— Begin SOURCE DOCUMENT —
Durable — Documentation

Quickstart

from zero to a running engine + dashboard in one command

npx @dicabrio/durable
# → dashboard + API on http://localhost:3030

This starts an embedded Postgres (first run downloads the binary; data persists in ~/.durable/pgdata), applies all migrations, and serves the dashboard and API on one port. No Docker.

Connect an app (TypeScript)

import { createFunction, serve, DurableClient } from "@durable/sdk";

const hello = createFunction({
  id: "hello",
  trigger: { event: "demo.hello" },
  handler: async ({ event, step }) => {
    return step.run("greet", () => `hi ${event.data.name}`);
  },
});

// 1. create a workspace in the dashboard (or POST /api/apps) → id + signing key
const client = new DurableClient({
  baseUrl: "http://localhost:3030",
  appId: process.env.APP_ID, signingKey: process.env.APP_KEY,
  appUrl: "http://localhost:4000/api/durable",
});

// 2. expose the callback + register your functions
app.post("/api/durable", serve([hello], { signingKey }));
await client.sync([hello]);

// 3. fire events
await client.send({ name: "demo.hello", data: { name: "world" } });

Also available: npm run dev in the repo starts the full stack (Postgres in Docker, Adminer, service, a worker, and three demo apps) via process-compose.
— End SOURCE DOCUMENT —
# REQUIREMENTS:
**a)** According to the Durable quickstart, where does the embedded Postgres keep its data?
**b)** Rewrite the paragraph of the Durable quickstart that begins "This starts an embedded Postgres" as a short bulleted list that keeps its main facts.
**c)** Reproduce the Durable quickstart between "This starts an" and "an app (TypeScript)", inclusive, replacing "embedded" with "bundled".
— Begin DATA PROVIDED —
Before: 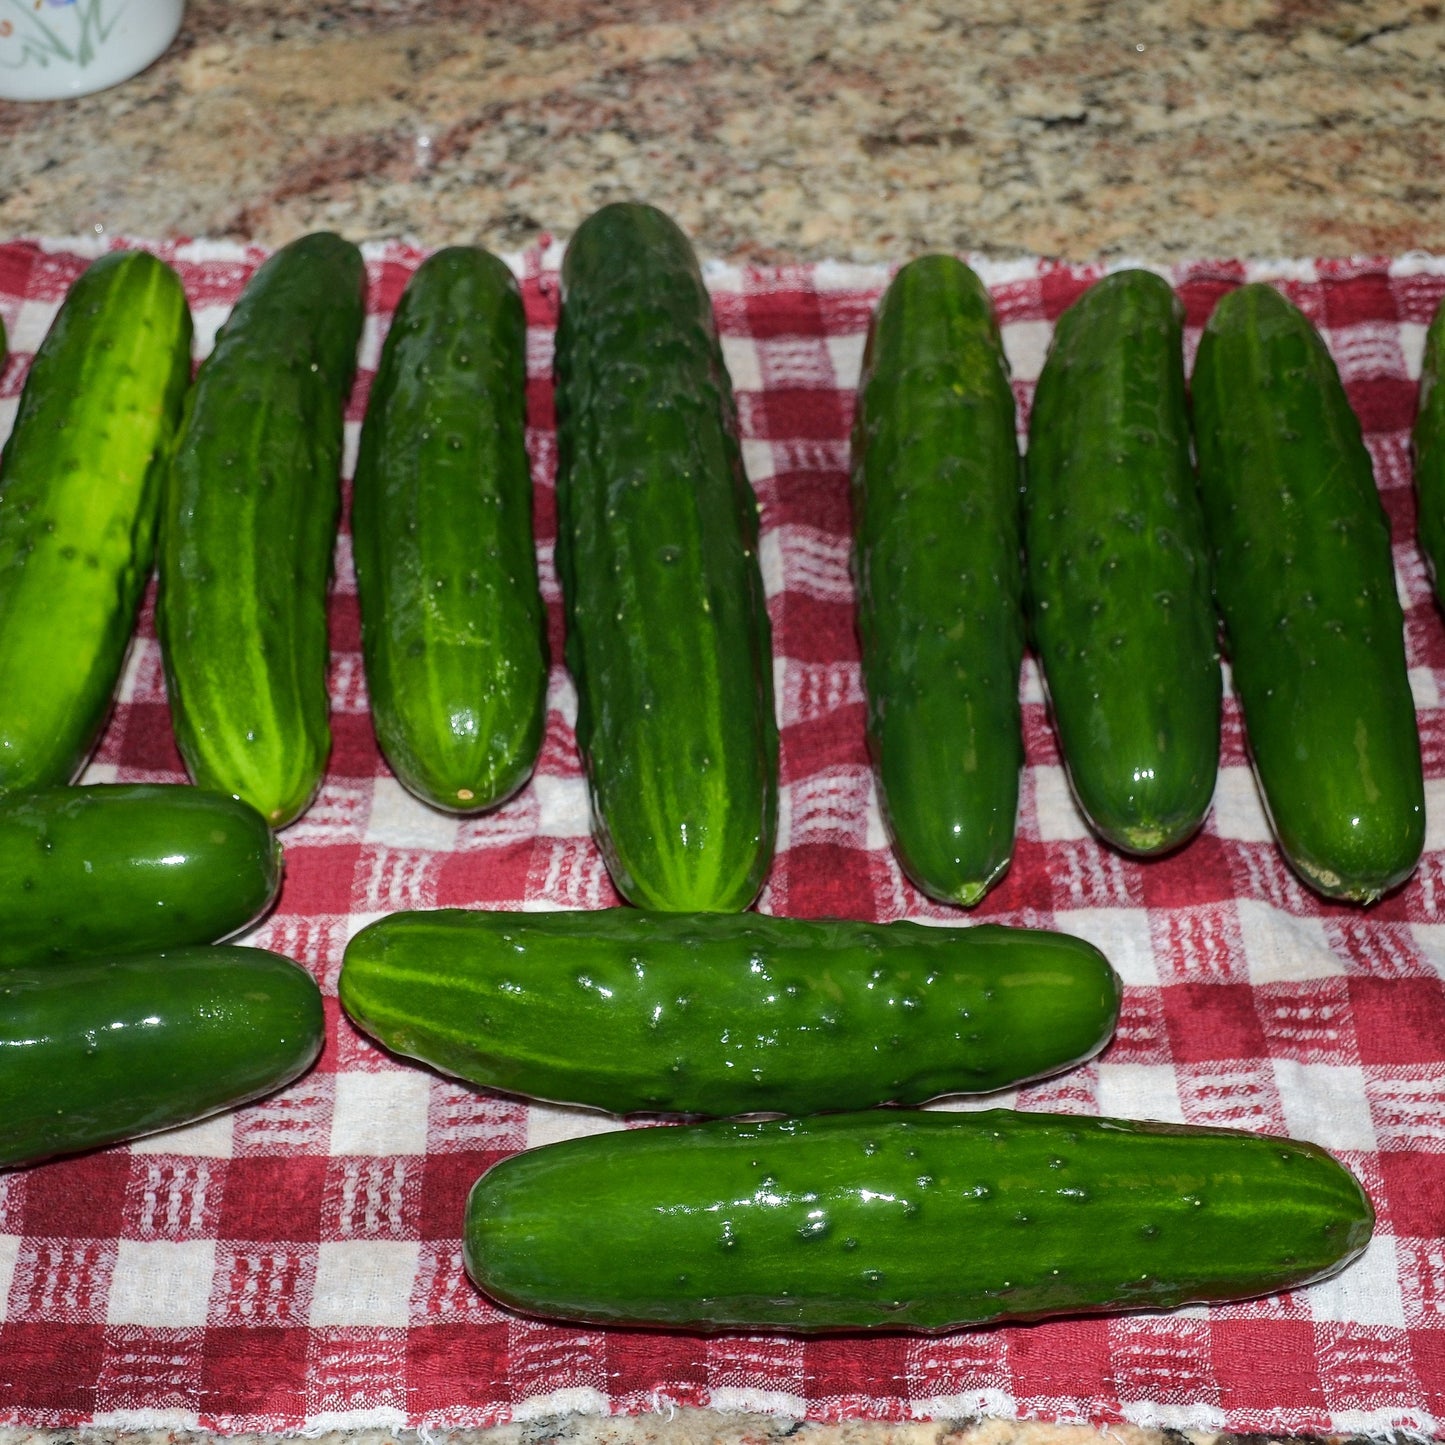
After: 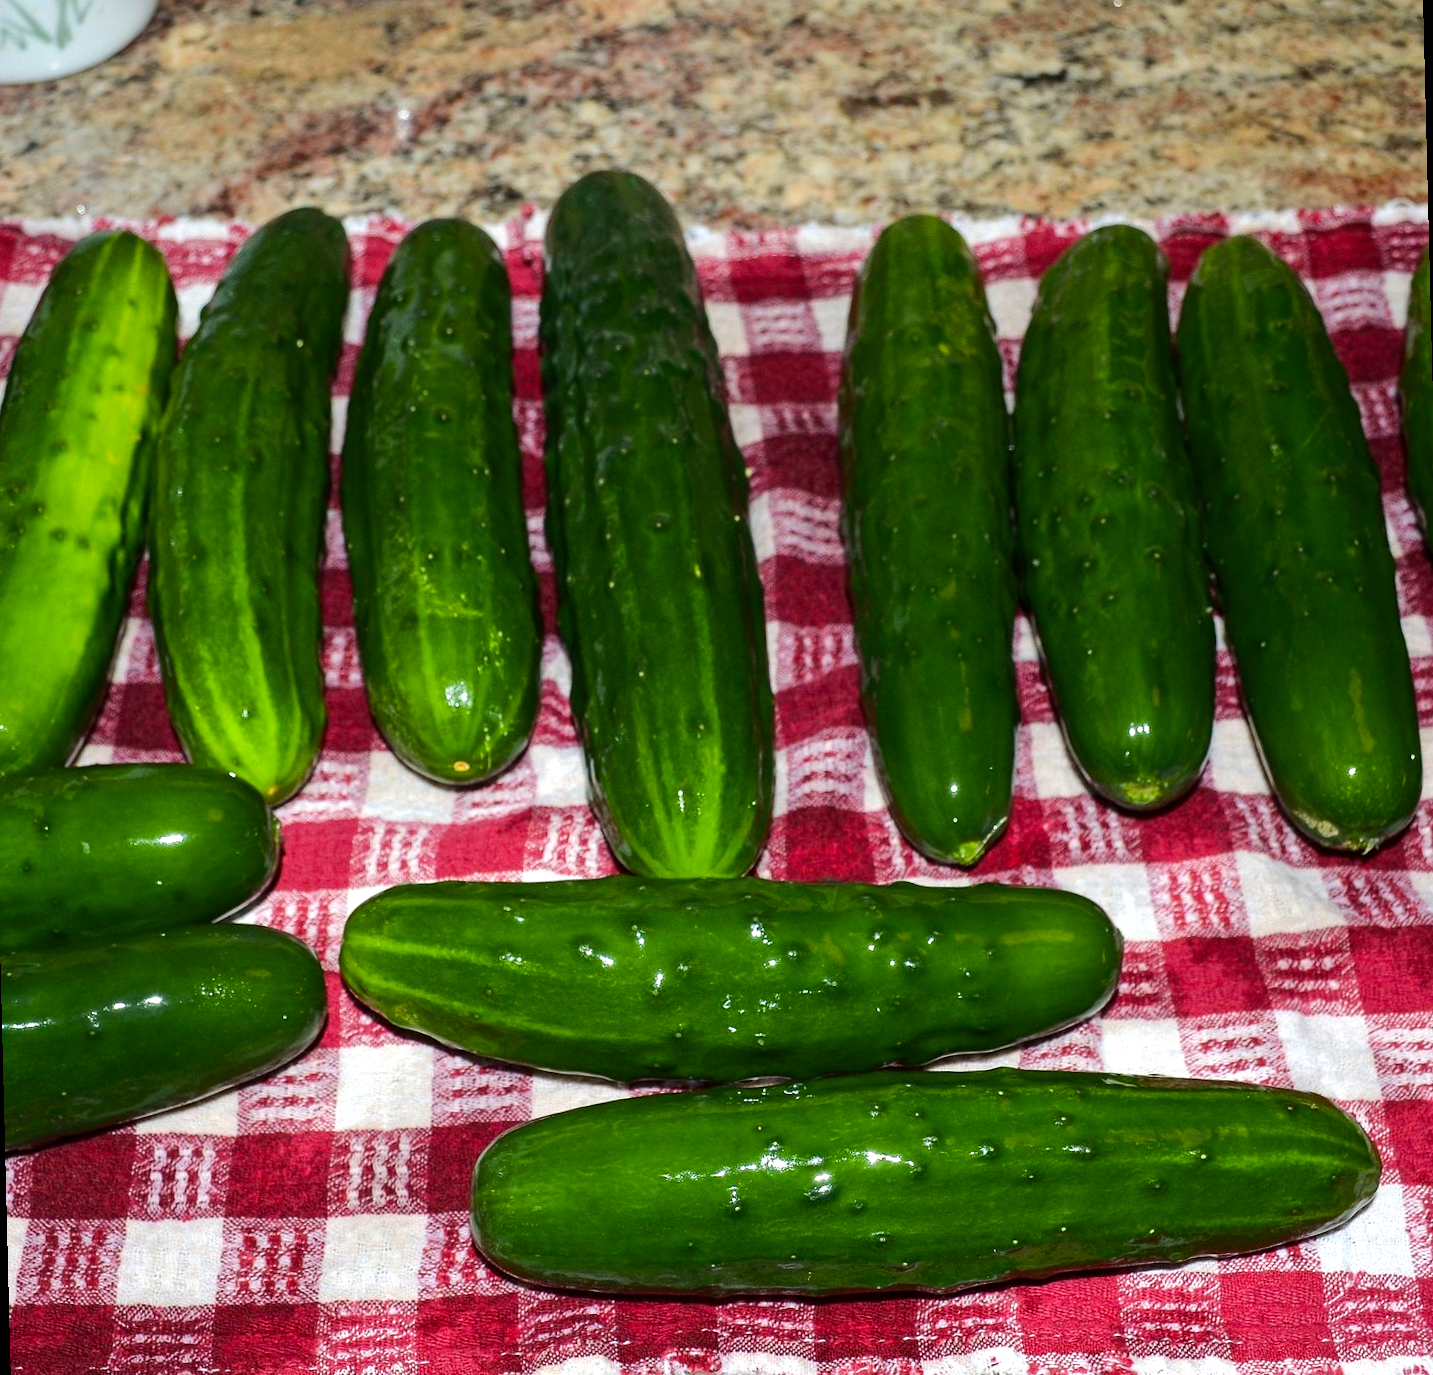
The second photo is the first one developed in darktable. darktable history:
— End DATA PROVIDED —
# WORKED ANSWERS:
**a)** In ~/.durable/pgdata.

**b)**
- Starts an embedded Postgres; the first run downloads the binary, and data persists in ~/.durable/pgdata
- Applies all migrations
- Serves the dashboard and API on one port
- Needs no Docker

**c)**
This starts an bundled Postgres (first run downloads the binary; data persists in ~/.durable/pgdata), applies all migrations, and serves the dashboard and API on one port. No Docker.

Connect an app (TypeScript)